So, oder so ähnlich haben klangen die Worte auf dem kleinen Hügel oberhalb des Dorfes. Die Stimmung unter den Anwesenden war gedrückt. Ihre Gruppe war kaum noch als solche zu erkennen, zu viele Opfer hatten die Spürhunde der Inquisition gefordert. Bis auf das sieben Jahre alte Mädchen wussten alle wie die Mithras Priester diese Hexe fangen konnten. Sie hatten sie den Priestern quasi übergeben. Die Mutter hatte das Kind der reinen Dunkelheit opfern wollen um ihre eigene Macht zu mehren. Sie hatte den ohnehin brüchigen Klüngel des Nordens verraten. So hatten die anderen Hexen sie betäubt, mit dem gleichen Trank den auch das Mädchen bekommen hatte, vor der Opfer Zeremonie.
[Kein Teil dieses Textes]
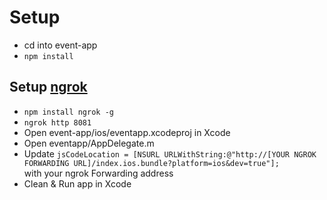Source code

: <h1>Setup</h1>

<ul>
<li>cd into event-app</li>
<li><code>npm install</code></li>
</ul>

<h2>Setup <a href="https://ngrok.com/" target="_blank">ngrok</a></h2>
<ul>
<li><code>npm install ngrok -g</code></li>
<li><code>ngrok http 8081</code></li>
<li>Open event-app/ios/eventapp.xcodeproj in Xcode</li>
<li>Open eventapp/AppDelegate.m</li>
<li>Update <code>jsCodeLocation = [NSURL URLWithString:@"http://[YOUR NGROK FORWARDING URL]/index.ios.bundle?platform=ios&dev=true"];</code> <br>
with your ngrok Forwarding address </li>
<li>Clean & Run app in Xcode</li>
</ul>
Der Ort des Rituals war verlegt worden und wurde leicht auffindbar platziert.

Die Blicke richteten sich nun auf das Geschehen welches den Dorfanger in Besitz nahm. Die Frau inmitten des aufgeschichteten Holzes und Reisigs ließ den Kopf hängen. Die Finger ihrer Hände standen in groteske Richtungen ab. An ihren nackten Füßen fehlten hier und da die Zehennägel, dass Blut selbst war nur notdürftig weggewischt worden.  Sah man ihr Gesicht genauer an, waren auch hier die Spuren von Stunden langer Folter deutlich zu erkennen. Allen voran ein Brandmal auf der Stirn in Form einer Sonne. Ihr Mund war versperrt von einer zwei Finger breiten Stange von Eisen, welche so stramm an ihrem Kopf festgezurrt war, dass sie sich trotz der Glätte ins Fleisch fressen wollte.

Die donnernden Worte des Inquisitors hallten bis zum Hügel hinauf und ließen Schauer auf den Armen der anderen Hexen zurück. Das Kind sprach nicht, ihre Augen waren starr auf den Dorfplatz gerichtet.
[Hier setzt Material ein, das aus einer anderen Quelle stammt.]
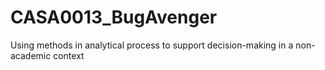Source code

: # CASA0013_BugAvenger
Using methods in analytical process to support decision-making in a non-academic context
„Seht her ihr Gläubigen. Die Braut des Teufels in Menschengestalt. Sie ist der Grund für die Kinder die das letzte Jahr nicht überstanden, sie war es die euer Vieh verdarb und die Ernten vernichtete. In seiner niemals endenden Güte war Mithras höchstselbst bereit ihre Seele zu erretten auf das sie in Purgatorium eine letzte Chance auf Seelenheil finden könnte. Doch sie verweigerte den Dienern des Einen ohne Gleichen, ihre Seele und spie dunkelste Flüche gegen uns.
Aus diesem Grund sei hiermit das Urteil über jene Seele aus dem Abyss gesprochen.

Wegen Hexerei – Ketzerei – Verschwörung mit den Mächten der Finsternis – Unzucht an Mann und Tier verurteilt Inquisitor Gunther Bachwald die Hexe zum Tode durch die reinigenden Flammen Mithras' !“

Der Mob auf dem Platz verfiel in ein grelles Kreischen und Gröhlen. Die Rufe nach den Flammen waren laut und inbrünstig. Die Forderung Mithras möge diese Teufelin in den Abyss schicken war nicht mehr zu überhören. Über allem standen die Männer und Frauen, welche das Kind in ihrer Mitte bargen. Auch wenn keiner von ihnen dazu in der Lage, wenn jemand in die Seele des Kindes hätte blicken können, hätte man dort die Scherben gesehen. Das kleine Herz aus Glas war zersprungen und zwischen den Splittern kroch eine schwarze Masse umher. Gierig umfasste sie die Scherben, drängte sie weiter auseinander. Die Dunkelheit würde nichts unversucht lassen zu verhindern, dass dieses Herz jemals wieder eins wird. Wie eine alte und sehr große Schlange zischte die Dunkelheit herauf „Hasse!“

[Bild: image-20160411-21959-ps6nll.jpg]


Heller Feuerschein machte die Nacht zum Tage. Die Schreie währten nicht lang. Noch bevor die Flammen die Hexe verschlangen sank der Kopf auf die Brust herab und gnädige Ohnmacht umfing sie. Viel mehr als der Verlust, schmerzte nur die Gier der Dorfbewohner nach dieser Untat.

HASSE !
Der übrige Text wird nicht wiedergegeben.